» Work instructions: Verbatim transcription with images omitted: return the entries below in full.

* * * * * * * * *

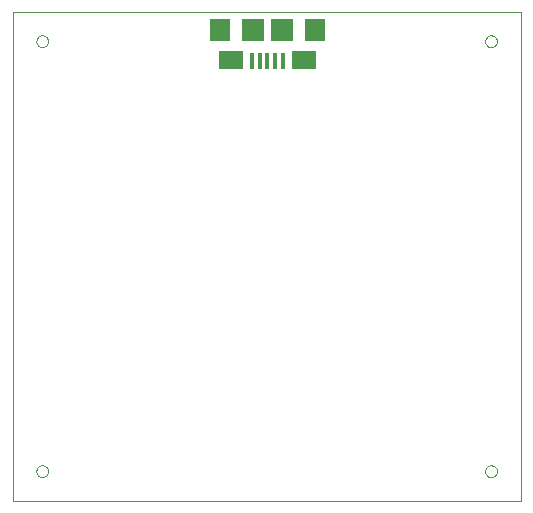
<source format=gtp>
G75*
%MOIN*%
%OFA0B0*%
%FSLAX24Y24*%
%IPPOS*%
%LPD*%
%AMOC8*
5,1,8,0,0,1.08239X$1,22.5*
%
%ADD10C,0.0000*%
%ADD11R,0.0157X0.0531*%
%ADD12R,0.0827X0.0630*%
%ADD13R,0.0709X0.0748*%
%ADD14R,0.0748X0.0748*%
D10*
X001093Y000180D02*
X001093Y016479D01*
X018022Y016479D01*
X018022Y000180D01*
X001093Y000180D01*
X001881Y001164D02*
X001883Y001191D01*
X001889Y001218D01*
X001898Y001244D01*
X001911Y001268D01*
X001927Y001291D01*
X001946Y001310D01*
X001968Y001327D01*
X001992Y001341D01*
X002017Y001351D01*
X002044Y001358D01*
X002071Y001361D01*
X002099Y001360D01*
X002126Y001355D01*
X002152Y001347D01*
X002176Y001335D01*
X002199Y001319D01*
X002220Y001301D01*
X002237Y001280D01*
X002252Y001256D01*
X002263Y001231D01*
X002271Y001205D01*
X002275Y001178D01*
X002275Y001150D01*
X002271Y001123D01*
X002263Y001097D01*
X002252Y001072D01*
X002237Y001048D01*
X002220Y001027D01*
X002199Y001009D01*
X002177Y000993D01*
X002152Y000981D01*
X002126Y000973D01*
X002099Y000968D01*
X002071Y000967D01*
X002044Y000970D01*
X002017Y000977D01*
X001992Y000987D01*
X001968Y001001D01*
X001946Y001018D01*
X001927Y001037D01*
X001911Y001060D01*
X001898Y001084D01*
X001889Y001110D01*
X001883Y001137D01*
X001881Y001164D01*
X001881Y015495D02*
X001883Y015522D01*
X001889Y015549D01*
X001898Y015575D01*
X001911Y015599D01*
X001927Y015622D01*
X001946Y015641D01*
X001968Y015658D01*
X001992Y015672D01*
X002017Y015682D01*
X002044Y015689D01*
X002071Y015692D01*
X002099Y015691D01*
X002126Y015686D01*
X002152Y015678D01*
X002176Y015666D01*
X002199Y015650D01*
X002220Y015632D01*
X002237Y015611D01*
X002252Y015587D01*
X002263Y015562D01*
X002271Y015536D01*
X002275Y015509D01*
X002275Y015481D01*
X002271Y015454D01*
X002263Y015428D01*
X002252Y015403D01*
X002237Y015379D01*
X002220Y015358D01*
X002199Y015340D01*
X002177Y015324D01*
X002152Y015312D01*
X002126Y015304D01*
X002099Y015299D01*
X002071Y015298D01*
X002044Y015301D01*
X002017Y015308D01*
X001992Y015318D01*
X001968Y015332D01*
X001946Y015349D01*
X001927Y015368D01*
X001911Y015391D01*
X001898Y015415D01*
X001889Y015441D01*
X001883Y015468D01*
X001881Y015495D01*
X016841Y015495D02*
X016843Y015522D01*
X016849Y015549D01*
X016858Y015575D01*
X016871Y015599D01*
X016887Y015622D01*
X016906Y015641D01*
X016928Y015658D01*
X016952Y015672D01*
X016977Y015682D01*
X017004Y015689D01*
X017031Y015692D01*
X017059Y015691D01*
X017086Y015686D01*
X017112Y015678D01*
X017136Y015666D01*
X017159Y015650D01*
X017180Y015632D01*
X017197Y015611D01*
X017212Y015587D01*
X017223Y015562D01*
X017231Y015536D01*
X017235Y015509D01*
X017235Y015481D01*
X017231Y015454D01*
X017223Y015428D01*
X017212Y015403D01*
X017197Y015379D01*
X017180Y015358D01*
X017159Y015340D01*
X017137Y015324D01*
X017112Y015312D01*
X017086Y015304D01*
X017059Y015299D01*
X017031Y015298D01*
X017004Y015301D01*
X016977Y015308D01*
X016952Y015318D01*
X016928Y015332D01*
X016906Y015349D01*
X016887Y015368D01*
X016871Y015391D01*
X016858Y015415D01*
X016849Y015441D01*
X016843Y015468D01*
X016841Y015495D01*
X016841Y001164D02*
X016843Y001191D01*
X016849Y001218D01*
X016858Y001244D01*
X016871Y001268D01*
X016887Y001291D01*
X016906Y001310D01*
X016928Y001327D01*
X016952Y001341D01*
X016977Y001351D01*
X017004Y001358D01*
X017031Y001361D01*
X017059Y001360D01*
X017086Y001355D01*
X017112Y001347D01*
X017136Y001335D01*
X017159Y001319D01*
X017180Y001301D01*
X017197Y001280D01*
X017212Y001256D01*
X017223Y001231D01*
X017231Y001205D01*
X017235Y001178D01*
X017235Y001150D01*
X017231Y001123D01*
X017223Y001097D01*
X017212Y001072D01*
X017197Y001048D01*
X017180Y001027D01*
X017159Y001009D01*
X017137Y000993D01*
X017112Y000981D01*
X017086Y000973D01*
X017059Y000968D01*
X017031Y000967D01*
X017004Y000970D01*
X016977Y000977D01*
X016952Y000987D01*
X016928Y001001D01*
X016906Y001018D01*
X016887Y001037D01*
X016871Y001060D01*
X016858Y001084D01*
X016849Y001110D01*
X016843Y001137D01*
X016841Y001164D01*
D11*
X010095Y014826D03*
X009839Y014826D03*
X009583Y014826D03*
X009327Y014826D03*
X009071Y014826D03*
D12*
X008363Y014875D03*
X010804Y014875D03*
D13*
X011158Y015879D03*
X008008Y015879D03*
D14*
X009111Y015879D03*
X010056Y015879D03*
M02*

</source>
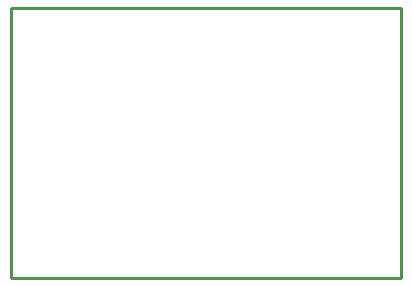
<source format=gm1>
G04*
G04 #@! TF.GenerationSoftware,Altium Limited,Altium Designer,24.9.1 (31)*
G04*
G04 Layer_Color=16711935*
%FSLAX44Y44*%
%MOMM*%
G71*
G04*
G04 #@! TF.SameCoordinates,5B22F005-A4A7-469E-9016-A4F700693913*
G04*
G04*
G04 #@! TF.FilePolarity,Positive*
G04*
G01*
G75*
%ADD11C,0.2540*%
D11*
X330200D01*
X0Y228600D02*
X330200D01*
Y0D02*
Y228600D01*
X0Y0D02*
Y228600D01*
M02*

</source>
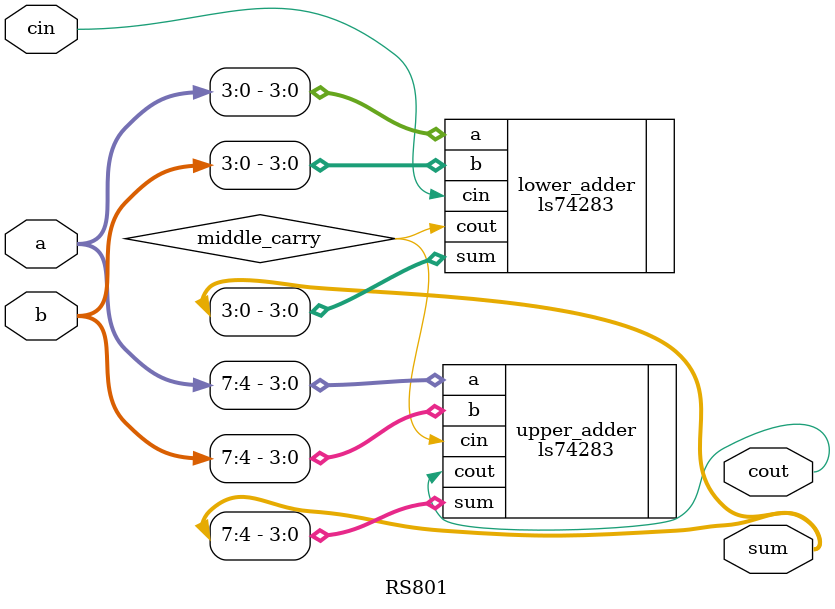
<source format=v>

module RS801 (
    input [7:0] a,
    input [7:0] b,
    input cin,
    output [7:0] sum,
    output cout
);

    wire middle_carry;

    ls74283 lower_adder (
        .a(a[3:0]),
        .b(b[3:0]),
        .cin(cin),
        .sum(sum[3:0]),
        .cout(middle_carry)
    );

    ls74283 upper_adder (
        .a(a[7:4]),
        .b(b[7:4]),
        .cin(middle_carry),
        .sum(sum[7:4]),
        .cout(cout)
    );

endmodule

</source>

* * * * * * * * *

» Response to the task:
<source format=gtp>
G75*
%MOIN*%
%OFA0B0*%
%FSLAX24Y24*%
%IPPOS*%
%LPD*%
%AMOC8*
5,1,8,0,0,1.08239X$1,22.5*
%
%ADD10C,0.0000*%
%ADD11R,0.0157X0.0531*%
%ADD12R,0.0827X0.0630*%
%ADD13R,0.0709X0.0748*%
%ADD14R,0.0748X0.0748*%
D10*
X001093Y000180D02*
X001093Y016479D01*
X018022Y016479D01*
X018022Y000180D01*
X001093Y000180D01*
X001881Y001164D02*
X001883Y001191D01*
X001889Y001218D01*
X001898Y001244D01*
X001911Y001268D01*
X001927Y001291D01*
X001946Y001310D01*
X001968Y001327D01*
X001992Y001341D01*
X002017Y001351D01*
X002044Y001358D01*
X002071Y001361D01*
X002099Y001360D01*
X002126Y001355D01*
X002152Y001347D01*
X002176Y001335D01*
X002199Y001319D01*
X002220Y001301D01*
X002237Y001280D01*
X002252Y001256D01*
X002263Y001231D01*
X002271Y001205D01*
X002275Y001178D01*
X002275Y001150D01*
X002271Y001123D01*
X002263Y001097D01*
X002252Y001072D01*
X002237Y001048D01*
X002220Y001027D01*
X002199Y001009D01*
X002177Y000993D01*
X002152Y000981D01*
X002126Y000973D01*
X002099Y000968D01*
X002071Y000967D01*
X002044Y000970D01*
X002017Y000977D01*
X001992Y000987D01*
X001968Y001001D01*
X001946Y001018D01*
X001927Y001037D01*
X001911Y001060D01*
X001898Y001084D01*
X001889Y001110D01*
X001883Y001137D01*
X001881Y001164D01*
X001881Y015495D02*
X001883Y015522D01*
X001889Y015549D01*
X001898Y015575D01*
X001911Y015599D01*
X001927Y015622D01*
X001946Y015641D01*
X001968Y015658D01*
X001992Y015672D01*
X002017Y015682D01*
X002044Y015689D01*
X002071Y015692D01*
X002099Y015691D01*
X002126Y015686D01*
X002152Y015678D01*
X002176Y015666D01*
X002199Y015650D01*
X002220Y015632D01*
X002237Y015611D01*
X002252Y015587D01*
X002263Y015562D01*
X002271Y015536D01*
X002275Y015509D01*
X002275Y015481D01*
X002271Y015454D01*
X002263Y015428D01*
X002252Y015403D01*
X002237Y015379D01*
X002220Y015358D01*
X002199Y015340D01*
X002177Y015324D01*
X002152Y015312D01*
X002126Y015304D01*
X002099Y015299D01*
X002071Y015298D01*
X002044Y015301D01*
X002017Y015308D01*
X001992Y015318D01*
X001968Y015332D01*
X001946Y015349D01*
X001927Y015368D01*
X001911Y015391D01*
X001898Y015415D01*
X001889Y015441D01*
X001883Y015468D01*
X001881Y015495D01*
X016841Y015495D02*
X016843Y015522D01*
X016849Y015549D01*
X016858Y015575D01*
X016871Y015599D01*
X016887Y015622D01*
X016906Y015641D01*
X016928Y015658D01*
X016952Y015672D01*
X016977Y015682D01*
X017004Y015689D01*
X017031Y015692D01*
X017059Y015691D01*
X017086Y015686D01*
X017112Y015678D01*
X017136Y015666D01*
X017159Y015650D01*
X017180Y015632D01*
X017197Y015611D01*
X017212Y015587D01*
X017223Y015562D01*
X017231Y015536D01*
X017235Y015509D01*
X017235Y015481D01*
X017231Y015454D01*
X017223Y015428D01*
X017212Y015403D01*
X017197Y015379D01*
X017180Y015358D01*
X017159Y015340D01*
X017137Y015324D01*
X017112Y015312D01*
X017086Y015304D01*
X017059Y015299D01*
X017031Y015298D01*
X017004Y015301D01*
X016977Y015308D01*
X016952Y015318D01*
X016928Y015332D01*
X016906Y015349D01*
X016887Y015368D01*
X016871Y015391D01*
X016858Y015415D01*
X016849Y015441D01*
X016843Y015468D01*
X016841Y015495D01*
X016841Y001164D02*
X016843Y001191D01*
X016849Y001218D01*
X016858Y001244D01*
X016871Y001268D01*
X016887Y001291D01*
X016906Y001310D01*
X016928Y001327D01*
X016952Y001341D01*
X016977Y001351D01*
X017004Y001358D01*
X017031Y001361D01*
X017059Y001360D01*
X017086Y001355D01*
X017112Y001347D01*
X017136Y001335D01*
X017159Y001319D01*
X017180Y001301D01*
X017197Y001280D01*
X017212Y001256D01*
X017223Y001231D01*
X017231Y001205D01*
X017235Y001178D01*
X017235Y001150D01*
X017231Y001123D01*
X017223Y001097D01*
X017212Y001072D01*
X017197Y001048D01*
X017180Y001027D01*
X017159Y001009D01*
X017137Y000993D01*
X017112Y000981D01*
X017086Y000973D01*
X017059Y000968D01*
X017031Y000967D01*
X017004Y000970D01*
X016977Y000977D01*
X016952Y000987D01*
X016928Y001001D01*
X016906Y001018D01*
X016887Y001037D01*
X016871Y001060D01*
X016858Y001084D01*
X016849Y001110D01*
X016843Y001137D01*
X016841Y001164D01*
D11*
X010095Y014826D03*
X009839Y014826D03*
X009583Y014826D03*
X009327Y014826D03*
X009071Y014826D03*
D12*
X008363Y014875D03*
X010804Y014875D03*
D13*
X011158Y015879D03*
X008008Y015879D03*
D14*
X009111Y015879D03*
X010056Y015879D03*
M02*

</source>
<source format=gm1>
G04*
G04 #@! TF.GenerationSoftware,Altium Limited,Altium Designer,24.9.1 (31)*
G04*
G04 Layer_Color=16711935*
%FSLAX44Y44*%
%MOMM*%
G71*
G04*
G04 #@! TF.SameCoordinates,5B22F005-A4A7-469E-9016-A4F700693913*
G04*
G04*
G04 #@! TF.FilePolarity,Positive*
G04*
G01*
G75*
%ADD11C,0.2540*%
D11*
X330200D01*
X0Y228600D02*
X330200D01*
Y0D02*
Y228600D01*
X0Y0D02*
Y228600D01*
M02*

</source>
<source format=v>

module RS801 (
    input [7:0] a,
    input [7:0] b,
    input cin,
    output [7:0] sum,
    output cout
);

    wire middle_carry;

    ls74283 lower_adder (
        .a(a[3:0]),
        .b(b[3:0]),
        .cin(cin),
        .sum(sum[3:0]),
        .cout(middle_carry)
    );

    ls74283 upper_adder (
        .a(a[7:4]),
        .b(b[7:4]),
        .cin(middle_carry),
        .sum(sum[7:4]),
        .cout(cout)
    );

endmodule

</source>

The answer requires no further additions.